Implementing the above is a trivial exercise, nothing difficult. You could display the current value of alpha in real time, and you have something to look at during your long days at work... With the above algorithm, the index of the collection jumps to a new value at each collection transition.

Part 3

So now, let us push things a little bit. The value of alpha is not constant, but slowly alternate continuously between 0 and 1. The exact formula is

0.5*sin(theta(time) + theta_{0}) + 0.5

where theta(time) is a linear function of time and theta_{0} a constant called shift.
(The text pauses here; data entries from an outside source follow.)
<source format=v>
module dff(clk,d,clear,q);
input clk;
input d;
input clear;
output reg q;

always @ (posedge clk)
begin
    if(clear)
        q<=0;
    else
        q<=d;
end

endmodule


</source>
The function theta is such that theta(time) increases by 2 * PI in 24 hours. In other words alpha "circles" from 0 to 1 and then back to 0 in 24 hours.

Part 4

So now, I do not have one, but three collections running in parallel, and their shifts are 0, 2*PI/3 and 4*PI/3. Those values are not random, they put the shifts on the vertices of an equilateral triangle on the unit circle. (I hope you guys remember high school trigonometry ^_^)

With the above running, I call hydra index the absolute value of the biggest difference between any two collection indexes. In other words, the hydra index is

[ abs(c1.index-c2.index), abs(c1.index-c3.index), abs(c2.index-c3.index) ].max

This index jumps a little bit at each transition of one of the three collections and is continuously sensitive to the current time (remember that the underlying alphas depend on the time modulo 12 hours). Interestingly, c(+).adj_diffs.std_dev is also sensitive to time, because c(+) itself is. Also note that what I said that the end of the previous part is incorrect because actually the three collections do not have the same period. Their alphas "cycle" at different speeds. They do a complete circle in, respectively, 7, 13 and 29 hours.
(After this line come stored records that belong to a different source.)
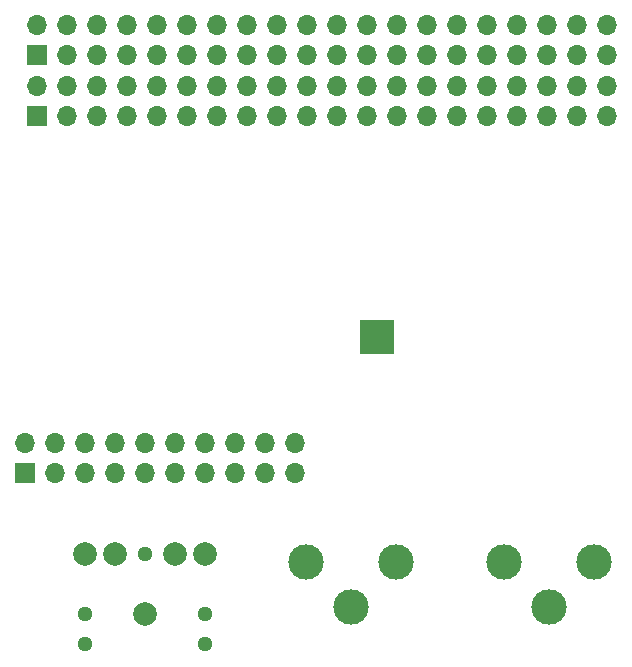
<source format=gbr>
G04 #@! TF.GenerationSoftware,KiCad,Pcbnew,5.1.7-a382d34a8~88~ubuntu18.04.1*
G04 #@! TF.CreationDate,2021-03-11T03:45:44+01:00*
G04 #@! TF.ProjectId,zynthiandac,7a796e74-6869-4616-9e64-61632e6b6963,rev?*
G04 #@! TF.SameCoordinates,Original*
G04 #@! TF.FileFunction,Soldermask,Bot*
G04 #@! TF.FilePolarity,Negative*
%FSLAX46Y46*%
G04 Gerber Fmt 4.6, Leading zero omitted, Abs format (unit mm)*
G04 Created by KiCad (PCBNEW 5.1.7-a382d34a8~88~ubuntu18.04.1) date 2021-03-11 03:45:44*
%MOMM*%
%LPD*%
G01*
G04 APERTURE LIST*
%ADD10C,2.000000*%
%ADD11C,1.280000*%
%ADD12R,3.000000X3.000000*%
%ADD13R,1.700000X1.700000*%
%ADD14O,1.700000X1.700000*%
%ADD15C,3.000000*%
G04 APERTURE END LIST*
D10*
G04 #@! TO.C,J3*
X28850000Y-63530000D03*
X26310000Y-58450000D03*
X23770000Y-58450000D03*
X31390000Y-58450000D03*
X33930000Y-58450000D03*
D11*
X28850000Y-58450000D03*
X33930000Y-63530000D03*
X33930000Y-66070000D03*
X23770000Y-63530000D03*
X23770000Y-66070000D03*
G04 #@! TD*
D12*
G04 #@! TO.C,U6*
X48500000Y-40100000D03*
G04 #@! TD*
D13*
G04 #@! TO.C,J2*
X18680000Y-51650000D03*
D14*
X18680000Y-49110000D03*
X21220000Y-51650000D03*
X21220000Y-49110000D03*
X23760000Y-51650000D03*
X23760000Y-49110000D03*
X26300000Y-51650000D03*
X26300000Y-49110000D03*
X28840000Y-51650000D03*
X28840000Y-49110000D03*
X31380000Y-51650000D03*
X31380000Y-49110000D03*
X33920000Y-51650000D03*
X33920000Y-49110000D03*
X36460000Y-51650000D03*
X36460000Y-49110000D03*
X39000000Y-51650000D03*
X39000000Y-49110000D03*
X41540000Y-51650000D03*
X41540000Y-49110000D03*
G04 #@! TD*
D13*
G04 #@! TO.C,J1*
X19680000Y-21400000D03*
D14*
X19680000Y-18860000D03*
X22220000Y-21400000D03*
X22220000Y-18860000D03*
X24760000Y-21400000D03*
X24760000Y-18860000D03*
X27300000Y-21400000D03*
X27300000Y-18860000D03*
X29840000Y-21400000D03*
X29840000Y-18860000D03*
X32380000Y-21400000D03*
X32380000Y-18860000D03*
X34920000Y-21400000D03*
X34920000Y-18860000D03*
X37460000Y-21400000D03*
X37460000Y-18860000D03*
X40000000Y-21400000D03*
X40000000Y-18860000D03*
X42540000Y-21400000D03*
X42540000Y-18860000D03*
X45080000Y-21400000D03*
X45080000Y-18860000D03*
X47620000Y-21400000D03*
X47620000Y-18860000D03*
X50160000Y-21400000D03*
X50160000Y-18860000D03*
X52700000Y-21400000D03*
X52700000Y-18860000D03*
X55240000Y-21400000D03*
X55240000Y-18860000D03*
X57780000Y-21400000D03*
X57780000Y-18860000D03*
X60320000Y-21400000D03*
X60320000Y-18860000D03*
X62860000Y-21400000D03*
X62860000Y-18860000D03*
X65400000Y-21400000D03*
X65400000Y-18860000D03*
X67940000Y-21400000D03*
X67940000Y-18860000D03*
G04 #@! TD*
D15*
G04 #@! TO.C,J4*
X46250000Y-63000000D03*
X42440000Y-59190000D03*
X50060000Y-59190000D03*
G04 #@! TD*
G04 #@! TO.C,J5*
X66860000Y-59190000D03*
X59240000Y-59190000D03*
X63050000Y-63000000D03*
G04 #@! TD*
D13*
G04 #@! TO.C,J6*
X19680000Y-16280000D03*
D14*
X19680000Y-13740000D03*
X22220000Y-16280000D03*
X22220000Y-13740000D03*
X24760000Y-16280000D03*
X24760000Y-13740000D03*
X27300000Y-16280000D03*
X27300000Y-13740000D03*
X29840000Y-16280000D03*
X29840000Y-13740000D03*
X32380000Y-16280000D03*
X32380000Y-13740000D03*
X34920000Y-16280000D03*
X34920000Y-13740000D03*
X37460000Y-16280000D03*
X37460000Y-13740000D03*
X40000000Y-16280000D03*
X40000000Y-13740000D03*
X42540000Y-16280000D03*
X42540000Y-13740000D03*
X45080000Y-16280000D03*
X45080000Y-13740000D03*
X47620000Y-16280000D03*
X47620000Y-13740000D03*
X50160000Y-16280000D03*
X50160000Y-13740000D03*
X52700000Y-16280000D03*
X52700000Y-13740000D03*
X55240000Y-16280000D03*
X55240000Y-13740000D03*
X57780000Y-16280000D03*
X57780000Y-13740000D03*
X60320000Y-16280000D03*
X60320000Y-13740000D03*
X62860000Y-16280000D03*
X62860000Y-13740000D03*
X65400000Y-16280000D03*
X65400000Y-13740000D03*
X67940000Y-16280000D03*
X67940000Y-13740000D03*
G04 #@! TD*
M02*

</source>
The demon performs any possible transition and recomputes the index every few seconds. It also dumps the computational state to a file after each collection transition. This file is read at startup and the computation carries on.

I have a real time display of the three collections indexes and the main hydra index in alexandra's HUD.

Part 5

One more thing... The demon also keeps track of hourly hydra indexes for the past 28 days. It then notify me (both in OSX Notification Center and activity-stream) every time the current index has broken the record of the past 28 days. Hydra has been running for few days and the current record is still relatively low, but it will increase during the next hours/days, and then in the long run, as previous records become older than 28 days and are discarded, I will get a notification.... once in a while.

My only problem, now is to decide what I am going to do every time a new record is broken... Something naughty :-)

[update, 28th September]

The values of the three collection indexes composing the main hydra index (hydra) where particularly concentrated when I woke up this morning, resulting in the index having a particularly low value, so I modified the deamon to notifiy me on low record breaking values.